Book Review: “The 500” by Matthew Quirk
Publisher: Reagan Arthur Books
Matthew Quirk’s gripping first novel, The 500, opens in DC’s “most respected strategic consulting and government affairs firm,” where young-gun attorney Mike Ford is cutting a deal for his life with the most ruthless man in Washington. Meanwhile, a Serbian war criminal with a penchant for eating the hearts of those who cross him waits outside in a Range Rover stuffed with Brioni-clad goons. “Die in infamy, honor intact,” Mike thinks, “or live in glory, corrupted.” Not the best options anyone’s ever had in this town but probably not the worst, either.
The 500, already being made into a film, has the pace and texture of a good John Grisham thriller, and readers will see a lot of The Firm’s Mitch McDeere in Ford—Harvard Law, family member in prison. But Quirk gives his hero a fresh background: Mike, a thief in his youth, went into law so he could repay a loan shark who covered his cancer-stricken mother’s radiology bills.
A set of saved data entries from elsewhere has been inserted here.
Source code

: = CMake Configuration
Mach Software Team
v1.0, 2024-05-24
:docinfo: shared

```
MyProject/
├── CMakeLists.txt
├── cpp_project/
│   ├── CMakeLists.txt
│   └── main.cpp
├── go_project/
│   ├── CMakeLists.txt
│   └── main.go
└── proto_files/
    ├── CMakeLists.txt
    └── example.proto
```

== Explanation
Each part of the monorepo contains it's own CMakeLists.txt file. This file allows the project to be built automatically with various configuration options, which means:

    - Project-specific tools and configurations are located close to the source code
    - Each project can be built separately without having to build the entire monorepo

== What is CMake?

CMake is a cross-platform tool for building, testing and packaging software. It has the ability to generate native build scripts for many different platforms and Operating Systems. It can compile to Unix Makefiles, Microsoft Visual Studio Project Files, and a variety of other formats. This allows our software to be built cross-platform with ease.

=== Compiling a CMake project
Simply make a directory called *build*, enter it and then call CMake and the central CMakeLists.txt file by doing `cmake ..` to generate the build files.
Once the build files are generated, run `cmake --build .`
Quirk, a Washingtonian and former Atlantic reporter, peppers the novel with burglary-tradecraft gems and sets it so firmly in DC that you’ll be looking for Mike to turn up next to you on the Metro. Places such as the Palm, the Prime Rib, and the Gibson get name-checked, as do neighborhoods from the Palisades to the Navy Yard. But what The 500 really nails is our workaholic ethos. “Welcome to the District,” Quirk writes, “where the fun never starts.”
This article appears in the June 2012 issue of The Washingtonian.